Configuration

This pipeline revolves around the ENVS file to provide the necessary configuration items. This can easily be derived from the ENVS.example file to a new file, then symbolically linked. Comments are available in ENVS.example to assist you with the editing process.

cp ENVS.example ENVS.myconfig
ln -sf ENVS.myconfig ENVS
# Edit ENVS.myconfig to customise parameters for the pipeline

Please inspect this file when running the pipeline for the first time. In particular $FIRST_RUN might prevent you from succesfully running the pipeline when set to false on first run.

ENVS Parameters

The ENVS file contains the parameters which control the pipeline. An example is provided in ENVS.example:

Project Setup

These parameters are provided to set up the project's folders and environment:

  • PIPELINE_DIRECTORY: The directory you are running the pipeline in.
  • DATA_DIR: The directory ERA5 monthly data should be donwloaded to.
  • OUTPUT_DIR: The directory ASLI calculation output should be written to.
  • ASLI_VENV: The location of the project's virtual environment.
  • CURRENT_DATE: Current date, no need to change.
  • CURRENT_YEAR: Current year, no need to change.

Run Configuration

These parameters are provided to configure how the pipeline should run:

  • EXPORT_ROCRATE: Should the pipeline generate an RO-Crate object. Should be one of true/false.
  • NUM_CORES: Number of parallel jobs to run the pipeline with.
  • FIRST_RUN: Is this the first run? Should be one of true/false. Setting this to true will prevent the pipeline from running verification checks against a file that does not exist yet.

File Export

These parameters are provided to determine file export:

  • FILE_DESTINATION: What type of file storage should the ASLI calculation be export to? One of OBJECT_STORAGE, FILE_SYSTEM or BOTH
  • VALID_DESTINATIONS: A list of valid destinations (OBJECT_STORAGE, FILE_SYSTEM, BOTH). No need to change.
  • S3_BUCKET: If FILE_DESTINATION is OBJECT_STORAGE or BOTH, the S3 bucket endpoint to export ASLI calculation results to.
  • RSYNC_LOCATION: If FILE_DESTINATION is FILE_SYSTEM or BOTH, the file path to export ASLI calculation results to.
  • FILE_IDENTIFIER: A unique identifier for the ASLI calculation output file.

Data Request

These parameters control the data request that is submitted to the CDS API:

  • START_YEAR: The first year to request.
  • END_YEAR: The last year to request.
  • DATA_ARGS_ERA5: The full request submitted to the CDS API (e.g. "-s ${START_YEAR} -n ${CURRENT_YEAR}"). Additional arguments can be provided.

Quality Control

These parameters control quality control values:

  • SD_FROM_MEAN: Standard deviations from the mean, to check no values lie outwith SD_FROM_MEAN.
  • ACTCENPRES_BOUNDS_MIN: Minimum value (in hPA) we expect actual_central_pressure to be above.
  • ACTCENPRES_BOUNDS_MAX: Maximum value (in hPA) we expect actual_central_pressure to be below.

Data Output

The pipeline allows data output to the JASMIN Object Store, a local file system, or both - depending on where you are running this pipeline and which output file formats you would like to use.

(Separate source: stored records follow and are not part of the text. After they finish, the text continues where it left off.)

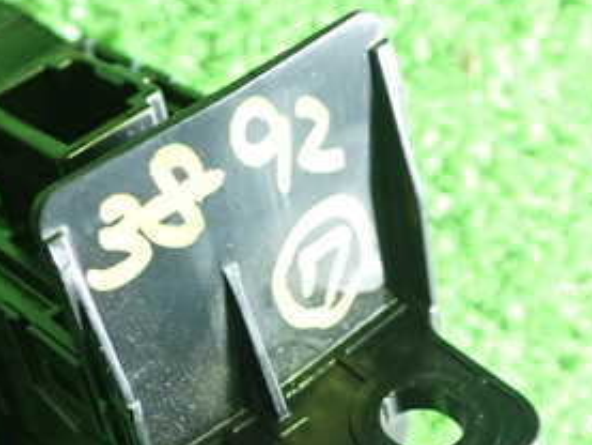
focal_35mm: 78
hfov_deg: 24.6
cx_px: 115
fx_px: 1335
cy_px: 297
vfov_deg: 18.9
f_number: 2.5
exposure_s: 1/40
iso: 640
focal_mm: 6.37
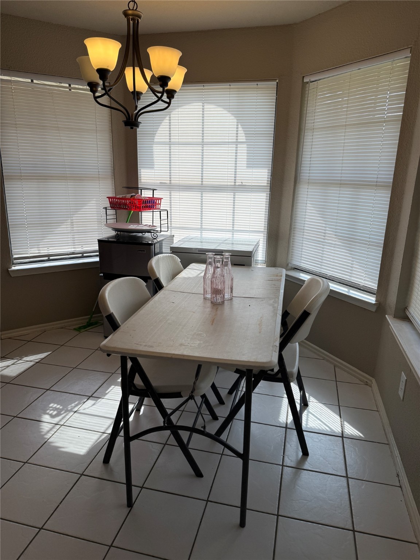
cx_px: 210
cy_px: 280
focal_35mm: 24
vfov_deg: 71.6
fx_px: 388
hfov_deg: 56.8
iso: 80
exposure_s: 1/360
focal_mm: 6.76
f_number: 1.78
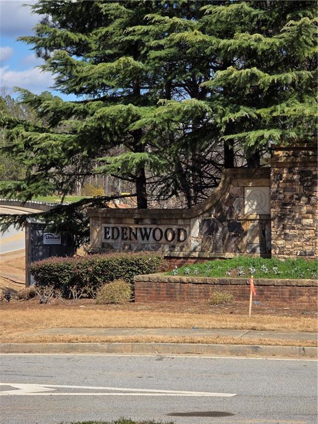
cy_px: 212
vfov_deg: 17.1
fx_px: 1409
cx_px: 159
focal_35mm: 115
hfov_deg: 12.9
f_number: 3.4
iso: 64
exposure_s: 1/1472
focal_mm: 18.6
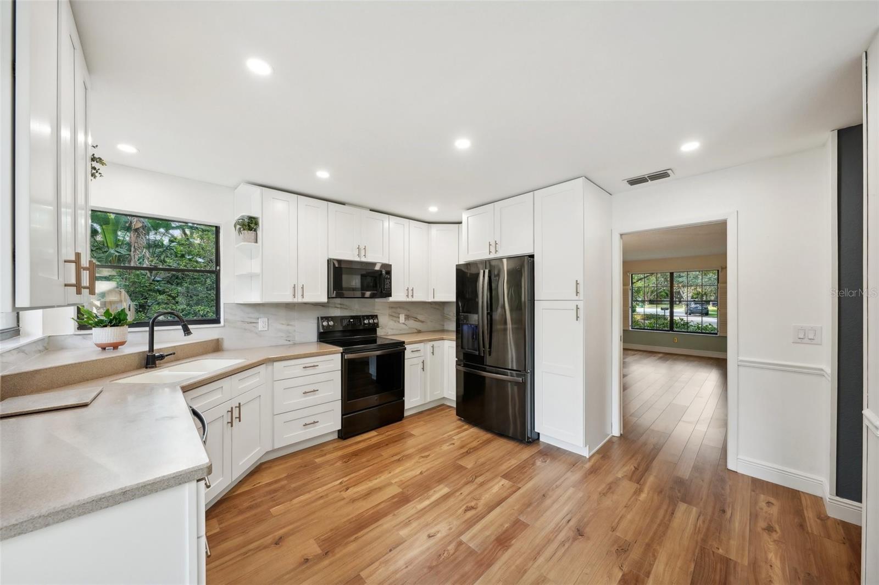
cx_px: 440
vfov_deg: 90.0
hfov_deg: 112.6
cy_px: 292
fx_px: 293
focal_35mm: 12
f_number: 8
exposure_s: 1/30
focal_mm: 12
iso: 800
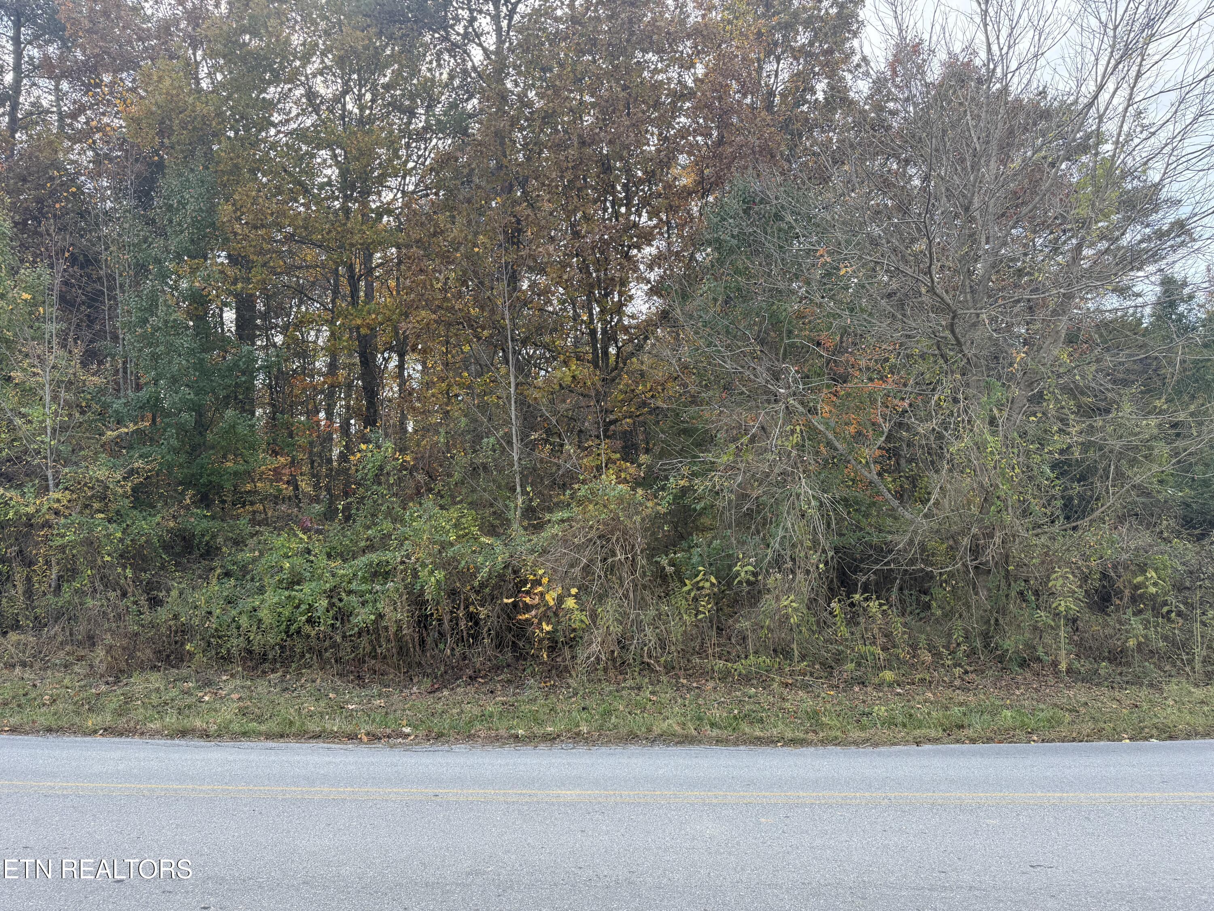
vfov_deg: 56.8
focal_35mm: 24
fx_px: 842
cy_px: 456
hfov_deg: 71.6
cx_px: 607
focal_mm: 6.76
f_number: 1.78
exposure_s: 1/728
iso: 100
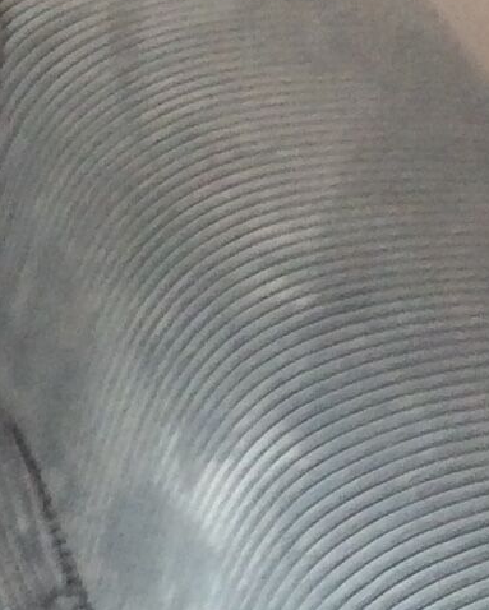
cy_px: 675
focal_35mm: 169
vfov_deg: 11.2
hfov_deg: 8.4
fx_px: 3054
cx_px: -689
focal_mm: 3.3
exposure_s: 1/25
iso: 50
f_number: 2.4
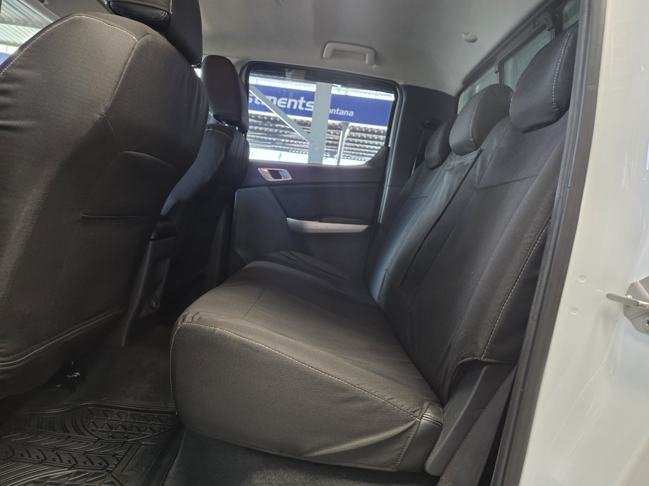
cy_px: 243
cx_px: 324
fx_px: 431
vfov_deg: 58.9
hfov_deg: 73.9
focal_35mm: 23
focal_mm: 6.25
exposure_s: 1/100
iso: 400
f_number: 1.7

Data Output to JASMIN Object Store

The pipeline uses s3cmd to interact with S3 compatible Object Storage. If you configure your data to be written out to the JASMIN Object Store, you will need to configure s3cmd to access your object storage tenancy and bucket.

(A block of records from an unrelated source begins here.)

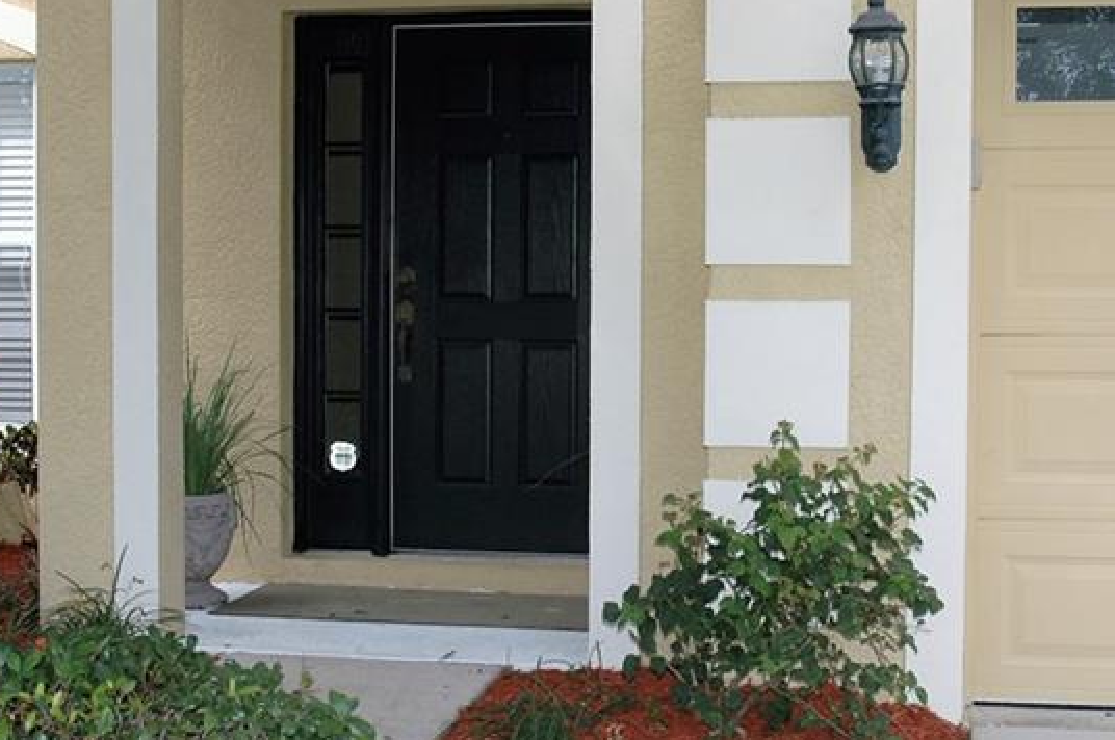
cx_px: 535
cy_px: 395
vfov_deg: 21.5
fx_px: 1949
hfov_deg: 31.9
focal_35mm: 63
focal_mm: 22
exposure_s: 1/500
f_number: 5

You will need to generate an access key, and store it in a ~/.s3cfg file. Full instructions on how to generate an access key on JASMIN and an s3cfg file to use s3cmd are in the JASMIN documentation.

Data Output to local file system

If you require data to be copied to a different location (e.g. the BAS SAN, for archival into the Polar Data Centre) you can configure this destination in ENVS. This will then rsync your output to that location.